3. Phylogeny and chromosomal evolution in the Asparagales. As part of an international collaboration, we have completed large-scale phylogenetic analyses of the monocot order Asparagales (Brodiaea, onions, agaves, irises, orchids). This work has integrated classical and modern approaches to plant systematics, and based on molecular and morphological data we now know that Brodiaea is not directly related to Allium but is instead more closely related to Hyacinths and Agaves. These and other surprising phylogenetic results have led to revised taxonomic classifications of monocots and give us new hypotheses for examining the morphological diversity, historical biogeography, and wide range of genome size and chromosome number of the monocots. To further address these issues, we are utilizing resources being developed for model crop species (e.g., Allium, Asparagus, Oryza) to analyze genomes in related organisms (e.g., Brodiaea, irises, orchids).
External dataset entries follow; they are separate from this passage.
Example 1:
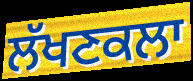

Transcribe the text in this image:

ਲੱਖਣਕਲਾ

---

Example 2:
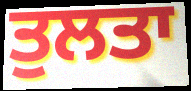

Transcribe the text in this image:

ਤੁਲਤਾ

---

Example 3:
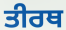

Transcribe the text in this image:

ਤੀਰਥ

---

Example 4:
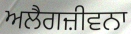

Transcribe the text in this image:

ਅਲੈਗਜ਼ੀਵਨਾ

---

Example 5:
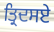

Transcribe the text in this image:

ਤ੍ਰਿਦਸਏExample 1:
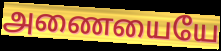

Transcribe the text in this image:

அணையையே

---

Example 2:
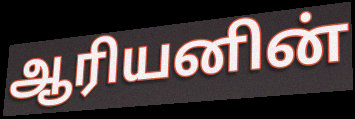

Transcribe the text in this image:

ஆரியனின்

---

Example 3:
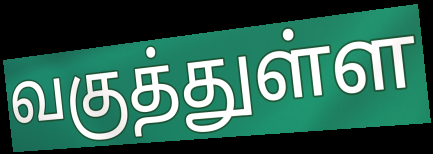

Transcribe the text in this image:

வகுத்துள்ள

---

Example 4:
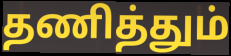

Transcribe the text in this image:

தணித்தும்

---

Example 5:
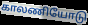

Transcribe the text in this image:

காலணியோடு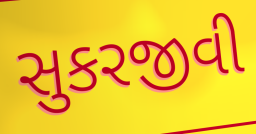
સુકરજીવીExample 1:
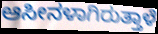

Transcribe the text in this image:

ಆಸೀನಳಾಗಿರುತ್ತಾಳೆ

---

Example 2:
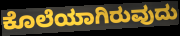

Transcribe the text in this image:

ಕೊಲೆಯಾಗಿರುವುದು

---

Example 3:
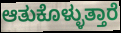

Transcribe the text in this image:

ಆತುಕೊಳ್ಳುತ್ತಾರೆ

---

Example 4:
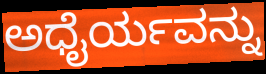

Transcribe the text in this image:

ಅಧೈರ್ಯವನ್ನು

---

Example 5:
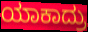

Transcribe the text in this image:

ಯಾಕಾದ್ರು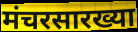
मंचरसारख्या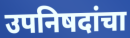
उपनिषदांचाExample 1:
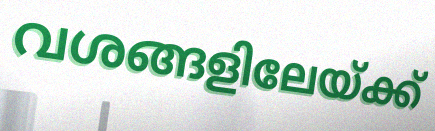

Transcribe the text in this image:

വശങ്ങളിലേയ്ക്ക്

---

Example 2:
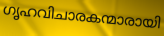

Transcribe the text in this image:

ഗൃഹവിചാരകന്മാരായി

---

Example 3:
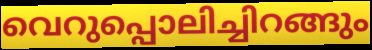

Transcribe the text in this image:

വെറുപ്പൊലിച്ചിറങ്ങും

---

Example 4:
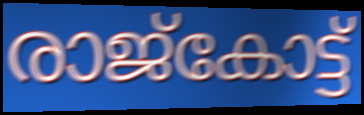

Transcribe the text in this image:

രാജ്കോട്ട്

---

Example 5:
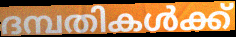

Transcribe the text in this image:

ദമ്പതികൾക്ക്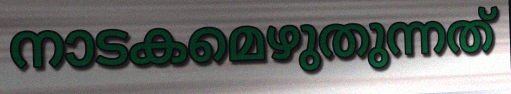
നാടകമെഴുതുന്നത്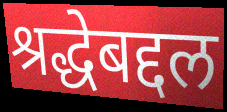
श्रद्धेबद्दल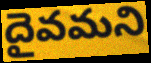
దైవమనిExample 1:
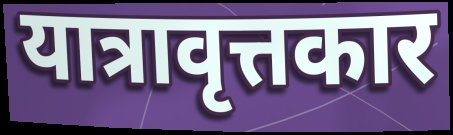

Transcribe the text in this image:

यात्रावृत्तकार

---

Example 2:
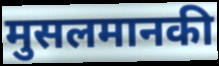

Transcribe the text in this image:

मुसलमानकी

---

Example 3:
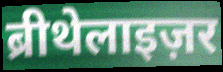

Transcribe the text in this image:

ब्रीथेलाइज़र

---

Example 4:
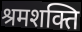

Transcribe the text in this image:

श्रमशक्ति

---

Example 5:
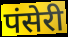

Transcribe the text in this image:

पंसेरी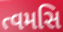
ત્વમસિ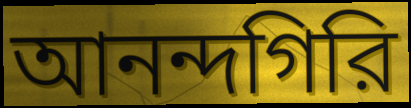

Such studies will synergistically examine the evolution of nuclear genes and chromosomes across the Asparagales and the monocots.
Unraveling the complex relationships between genotype and phenotype is one of the most long-standing and intriguing challenges in evolutionary biology. Confronting these broad enduring questions would facilitate the synthesis of diverse approaches to the study of plant evolution.